Luke Williams has an interesting article on how to sport opportunities for market disruption, over at Fast Company Design.
The first article in the series talks about challenging business cliches, asking questions such as ‘what would happen if we stopped doing something?’. Challenging business assumptions can often lead to some interesting rewards. A personal example I could think of was how we got Metlink Wellington to provide a feedback form to cover all user issues, not just bus complaints. In this way, they moved from hiding behind the call centre to directly addressing user issues – not all of which were complaints.
As Hilary pointed out to me, this is also called Business Process Improvement (BPI), so it would be unfair to attribute this as an invention of Mr Williams. I also believe that if you take the time to understand the client well enough, and to bring your expertise from other projects and industries, these cliches and assumptions should identify themselves – but you have to make the effort to gain a deep understanding of the client.
So the idea with spotting market disruption opportunities is to move beyond the obvious ‘pain points’, and to start looking for ‘tension points’ – subtle areas that annoy people, but aren’t showstoppers.
Luke Williams suggests four types of tension points to look for:
These quick, efficient-seeming solutions address only the most obvious symptoms of a problem, not the underlying problem itself. Workarounds can actually be dangerous because, when symptoms clear up, people lose any incentive they may have had to deal with the real issues. Over the long term, the problem gets worse and, eventually, someone will have to come up with another workaround.
People’s values play an important role in their motivations. What do they value? What’s important to them? What’s not? Tension is often present when a product, service, or experience is in conflict with the values people find desirable.
In his article for Wired magazine, “The Good-Enough Revolution,” Robert Capps outlines a change in consumer values that he calls the MP3 effect: We now favor flexibility over high fidelity (that is, MP3s over CDs), convenience over features, quick and dirty over slow and polished. Having it here and now is more important than having it perfect. These changes run so deep and wide, they’re actually altering what we mean when we describe a product as “high-quality.”
Look for high-priority and low-priority values. Has there been a change in what consumers’ value in the products and services they buy? Has that change revealed a gap between what consumers want and what’s actually available?
Generally, the more established people’s habits, the higher the inertia, meaning they’re less motivated to consider alternative choices. Many banking customers, for example, say that they dislike their bank and would be delighted to switch. But, the prospect of closing all of their accounts and reopening them somewhere else is so overwhelming that it’s easier to just stay where they are. Wherever customers feel trapped by inertia in a situation they find less than desirable is where you’ll find tension. Keep an eye out for situations in which customers act out of habit. Opportunities can be created to either break or leverage that inertia.

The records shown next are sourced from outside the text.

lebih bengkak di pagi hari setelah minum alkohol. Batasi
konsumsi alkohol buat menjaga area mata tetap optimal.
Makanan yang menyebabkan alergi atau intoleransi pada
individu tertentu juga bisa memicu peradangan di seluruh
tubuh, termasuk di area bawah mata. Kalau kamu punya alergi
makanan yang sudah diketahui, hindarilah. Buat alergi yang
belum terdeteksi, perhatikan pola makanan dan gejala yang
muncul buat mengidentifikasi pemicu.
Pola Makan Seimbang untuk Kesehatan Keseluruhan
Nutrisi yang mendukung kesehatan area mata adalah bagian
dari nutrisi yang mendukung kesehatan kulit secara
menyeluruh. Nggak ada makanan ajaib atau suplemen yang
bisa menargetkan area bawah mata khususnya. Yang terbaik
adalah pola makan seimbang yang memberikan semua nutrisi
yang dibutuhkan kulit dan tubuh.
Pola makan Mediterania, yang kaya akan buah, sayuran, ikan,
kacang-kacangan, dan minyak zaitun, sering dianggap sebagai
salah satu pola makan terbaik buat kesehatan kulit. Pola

In October 2005, Bank of America identified a key point of inertia–people often round the amount of their financial transactions up to the next dollar. The result of leveraging that inertia is Keep the Change, a program in which the bank rounds up a debit transaction to the nearest dollar and transfers the difference into your savings account. Since its launch, over 700,000 have opened new checking accounts, and 1 million have set up new savings accounts.
Shoulds versus wants
People often struggle with the tension between wants, which are things they crave in the moment, and shoulds, which are the things they know are good for them in the long term. In their column for Fast Company, Dan and Chip Heath make the case that “People need help saving themselves from themselves, and that presents a business opportunity.” They reference the work of Katherine Milkman, a doctoral student at Harvard Business School. Milkman has studied the way customers wrestle with wants and shoulds, and she suggests bundling the two. For example, the Heaths write, “exercising is a should, so what if your gym offered to receive your magazine subscriptions? That way, if you wanted to read the new Vanity Fair (a want), you’d have to drop by the gym. Or, what if Blockbuster offered you a free tub of popcorn (a want) for every documentary (a should) that you rented?” Look for the tension that lies between wants and shoulds. Do your customers need help “saving themselves from themselves”?

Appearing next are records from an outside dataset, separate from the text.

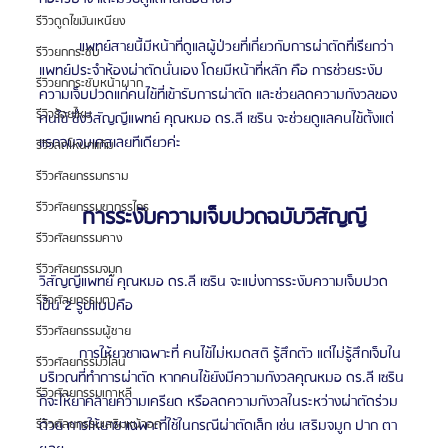
รีวิวดูดไขมันเหนียง
          แพทย์สายนี้มีหน้าที่ดูแลผู้ป่วยที่เกี่ยวกับการผ่าตัดที่เรียกว่า
รีวิวยกกระชับ
แพทย์ประจำห้องผ่าตัดนั่นเอง โดยมีหน้าที่หลัก คือ การช่วยระงับ
รีวิวยกกระชับหน้าผาก
ความเจ็บปวดแก่คนไข้ที่เข้ารับการผ่าตัด และช่วยลดความกังวลของ
รีวิวร้อยไหม
คนไข้ ซึ่งวิสัญญีแพทย์ คุณหมอ ดร.ลี เซริน จะช่วยดูแลคนไข้ตั้งแต่
แรกจนจบเคสเลยทีเดียวค่ะ
รีวิวลดโหนกแก้ม
รีวิวศัลยกรรมกราม
รีวิวศัลยกรรมขากรรไกร
การระงับความเจ็บปวดฉบับวิสัญญี
รีวิวศัลยกรรมคาง
รีวิวศัลยกรรมจมูก
วิสัญญีแพทย์ คุณหมอ ดร.ลี เซริน จะแบ่งการระงับความเจ็บปวด
รีวิวศัลยกรรมตา
เป็น 2 รูปแบบคือ
รีวิวศัลยกรรมผู้ชาย
          การให้ยาชาเฉพาะที่ คนไข้ไม่หมดสติ รู้สึกตัว แต่ไม่รู้สึกเจ็บใน
รีวิวศัลยกรรมวีไลน์
บริเวณที่ทำการผ่าตัด หากคนไข้ยังมีความกังวลคุณหมอ ดร.ลี เซริน
รีวิวศัลยกรรมเกาหลี
ก็จะให้ยาคลายความเครียด หรือลดความกังวลในระหว่างผ่าตัดร่วม
ด้วย การให้ยาชาเฉพาะที่ใช้ในกรณีผ่าตัดเล็ก เช่น เสริมจมูก ปาก ตา 
รีวิวศัลยกรรมเสริมหน้าอก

For me, ‘values’ and ‘workarounds’ are my two favourites. If you see people going to efforts to resolve a problem outside of the provided framework, then you have an opportunity to fix a user problem. At Metlink, people were using the bus complaints form to send in suggestions for the website, which meant they had to fill out bus route fields that had nothing to do with their message. The solution, which seems obvious but was never a requirement because no one had complimented the website before, was to create a more generic contact form with options for website feedback or bus driver complaints.
The MP3 example is interesting too. I think that one of the challenges that businesses face, and I see this with developers who aim for perfection, is to assume that their customers (or users) want an absolutely perfect, gold plated version of the product or service, when in reality, people are willing to take something that ‘does the job’, and has some limitations.
Making people buy or use something more complicated than they need is a common tension point. I think of this everytime I see a TV remote control – I only use about 4 buttons ever, from a selection of 30+.